For most of my life I lived in a growing zone more suited to snow people and skiing than to gardeners. I am talking where the season begins in late May if you are lucky, and ends in September. Or earlier.

Everything in between was frozen ground, snow, ice, and a noticeable lack of anything green. That is why I am enjoying winter gardening now that I live in the country's  mildest climate on the west coast.

No strawberries
till spring.
Extending our garden through the winter is something we are just beginning to explore. Like most Canadians, we didn't even think it was possible until fairly recently when it was promoted in our community garden.

This winter we are taking baby steps and are starting with kale and chard, and are learning that there are  benefits to gardening this time of year. First of all, there are no pests, weeds don't grow, and you don't have to water. Actually, there is not much to do at all except harvest and enjoy.

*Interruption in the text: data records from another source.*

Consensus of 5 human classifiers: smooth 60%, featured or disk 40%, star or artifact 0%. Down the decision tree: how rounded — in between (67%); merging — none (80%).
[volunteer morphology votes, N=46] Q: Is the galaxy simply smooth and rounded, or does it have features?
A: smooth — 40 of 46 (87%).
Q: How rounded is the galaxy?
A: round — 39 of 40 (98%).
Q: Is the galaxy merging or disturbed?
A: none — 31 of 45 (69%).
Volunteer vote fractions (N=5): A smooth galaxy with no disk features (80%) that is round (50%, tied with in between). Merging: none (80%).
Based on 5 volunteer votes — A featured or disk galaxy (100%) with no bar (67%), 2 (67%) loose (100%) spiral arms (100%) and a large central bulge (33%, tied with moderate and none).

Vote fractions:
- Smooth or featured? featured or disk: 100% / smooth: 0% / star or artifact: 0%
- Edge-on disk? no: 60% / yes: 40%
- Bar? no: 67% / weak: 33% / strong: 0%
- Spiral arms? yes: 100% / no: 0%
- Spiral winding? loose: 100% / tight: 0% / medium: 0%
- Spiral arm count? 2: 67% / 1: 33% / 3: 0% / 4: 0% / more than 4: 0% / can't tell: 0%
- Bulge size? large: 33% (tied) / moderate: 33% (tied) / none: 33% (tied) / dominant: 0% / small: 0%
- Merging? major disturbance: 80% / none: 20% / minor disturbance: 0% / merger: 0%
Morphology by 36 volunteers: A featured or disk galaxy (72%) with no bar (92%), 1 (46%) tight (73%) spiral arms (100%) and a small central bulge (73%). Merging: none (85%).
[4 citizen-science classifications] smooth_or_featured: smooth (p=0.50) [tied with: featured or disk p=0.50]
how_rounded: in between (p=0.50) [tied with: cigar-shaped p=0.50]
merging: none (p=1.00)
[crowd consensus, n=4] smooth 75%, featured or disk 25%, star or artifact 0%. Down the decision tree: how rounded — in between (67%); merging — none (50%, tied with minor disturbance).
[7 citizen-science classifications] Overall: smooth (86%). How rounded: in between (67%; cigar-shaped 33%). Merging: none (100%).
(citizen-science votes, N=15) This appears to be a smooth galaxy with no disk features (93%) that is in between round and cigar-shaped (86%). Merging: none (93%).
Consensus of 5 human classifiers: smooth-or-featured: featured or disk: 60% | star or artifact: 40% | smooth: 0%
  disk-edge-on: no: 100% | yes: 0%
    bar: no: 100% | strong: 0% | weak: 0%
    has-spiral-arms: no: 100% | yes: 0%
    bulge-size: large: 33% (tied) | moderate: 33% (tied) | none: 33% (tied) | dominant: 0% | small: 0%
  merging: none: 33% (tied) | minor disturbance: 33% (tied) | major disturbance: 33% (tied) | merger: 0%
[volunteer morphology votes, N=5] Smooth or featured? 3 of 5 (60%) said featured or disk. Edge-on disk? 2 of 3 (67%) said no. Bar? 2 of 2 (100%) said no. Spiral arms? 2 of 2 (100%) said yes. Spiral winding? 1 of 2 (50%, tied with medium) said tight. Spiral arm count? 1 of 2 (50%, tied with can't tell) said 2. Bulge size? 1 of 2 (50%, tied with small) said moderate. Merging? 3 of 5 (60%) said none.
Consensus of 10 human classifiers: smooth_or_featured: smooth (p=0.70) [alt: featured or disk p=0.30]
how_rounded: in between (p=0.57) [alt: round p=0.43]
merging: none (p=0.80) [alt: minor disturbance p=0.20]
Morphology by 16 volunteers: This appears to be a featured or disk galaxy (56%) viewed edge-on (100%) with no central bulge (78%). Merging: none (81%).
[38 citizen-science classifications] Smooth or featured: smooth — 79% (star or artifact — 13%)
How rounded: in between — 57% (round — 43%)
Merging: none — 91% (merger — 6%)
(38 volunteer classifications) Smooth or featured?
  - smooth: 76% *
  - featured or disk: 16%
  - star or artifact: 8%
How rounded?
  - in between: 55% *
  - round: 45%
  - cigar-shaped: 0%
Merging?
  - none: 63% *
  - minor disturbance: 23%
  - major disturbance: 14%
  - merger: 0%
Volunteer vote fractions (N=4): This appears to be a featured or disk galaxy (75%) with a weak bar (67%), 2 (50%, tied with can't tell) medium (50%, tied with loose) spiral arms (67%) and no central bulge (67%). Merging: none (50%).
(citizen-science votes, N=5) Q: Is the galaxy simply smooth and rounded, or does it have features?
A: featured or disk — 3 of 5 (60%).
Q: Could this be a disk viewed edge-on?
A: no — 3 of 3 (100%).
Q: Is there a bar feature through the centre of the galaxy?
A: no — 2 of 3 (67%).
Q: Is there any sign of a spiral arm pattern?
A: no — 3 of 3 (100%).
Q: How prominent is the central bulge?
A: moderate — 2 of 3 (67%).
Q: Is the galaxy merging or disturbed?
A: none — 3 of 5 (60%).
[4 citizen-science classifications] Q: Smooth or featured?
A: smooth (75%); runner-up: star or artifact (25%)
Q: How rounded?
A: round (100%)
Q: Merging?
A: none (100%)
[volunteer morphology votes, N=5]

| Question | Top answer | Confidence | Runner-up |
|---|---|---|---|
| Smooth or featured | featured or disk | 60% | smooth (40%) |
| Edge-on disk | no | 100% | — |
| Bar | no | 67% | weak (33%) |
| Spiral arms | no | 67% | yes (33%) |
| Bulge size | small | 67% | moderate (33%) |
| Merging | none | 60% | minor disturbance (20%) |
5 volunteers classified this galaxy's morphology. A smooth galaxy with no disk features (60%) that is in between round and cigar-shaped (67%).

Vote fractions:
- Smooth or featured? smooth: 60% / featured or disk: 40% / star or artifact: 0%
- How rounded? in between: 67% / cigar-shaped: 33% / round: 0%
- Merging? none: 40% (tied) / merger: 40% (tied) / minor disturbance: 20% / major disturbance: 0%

The trade-off is that things grow slowly, depending on the weather. This winter has been mild so far, and we have been harvesting greens regularly since the spring, although less as winter deepens.

Fresh winter chard.

While the number of things that can be grown during winter on the Pacific is reduced, there is still a pretty impressive list for off-season green thumbs. A simple green house or cold frame can expand the possibilities.

Perennials coming
up already.

The coastal gardener can choose from parsnips, beets, turnips, leeks and carrots, that will grow through the fall and into December. Then there are winter greens like kale, spinach, chard, arugula and broadleaf cress, as well as cauliflower, cabbage and broccoli that will grow through to spring.

A winter garden can keep our bodies and spirits well through the dark cold days as we wait for warmer weather and a full garden.

Fresh kale for a green smoothy.


  1. Gotta love those smoothies, I partake daily too!

    1. T.M.,

      We are totally hooked on green smoothies. It is important, though, to rotate the types of greens used, so we cycle between kale, chard, and lettuce (red, green, or Romaine).

      Add some soft tofu and you have a yummy, healthy and quick meal in a cup!

  2. Wow, you are fortunate! I live in Northern SK and it is hard to imagine that somewhere in Canada a garden can be grown in January...

    1. Anon,

      I know! I didn't realize it was possible until moving out here from the prairies. However, one of the nicest gardens I have ever experienced belonged to my grandparents, and they lived in Humbolt, SK, just east of Saskatoon.

      While their garden did not grow in winter, it made up for it during the hot prairie summer.

      Stay warm!

    2. We are not too far from Humboldt and yes, the garden sure produces in the summer! We are able to eat onions, carrots, potatoes, and frozen veggies through the winter. I enjoy your blog - keep up the good work!

  3. So jealous here in the sub freezing temps! :-)

    1. Miss Marla,

      I am more used to growing icicles on the tip of my nose during wintertime. Stay warm - spring is on its way.

  4. Leeks, kale. onions , parsley, sleeping rhubarb , ...and three lasagne beds and a compost heap cooking away here ! Cornwall England

    1. Daisy Debs,

      Thanks for checking in from Cornwall, England. Because of the maritime influence in both places, I believe we have a similar kind of mild climate.

      Thank you for mentioning your lasagna beds - I have never heard of these before. I like that they are touted as an easy method that requires no tools, chemicals, or digging. That is my kind of gardening.

      Happy winter gardening!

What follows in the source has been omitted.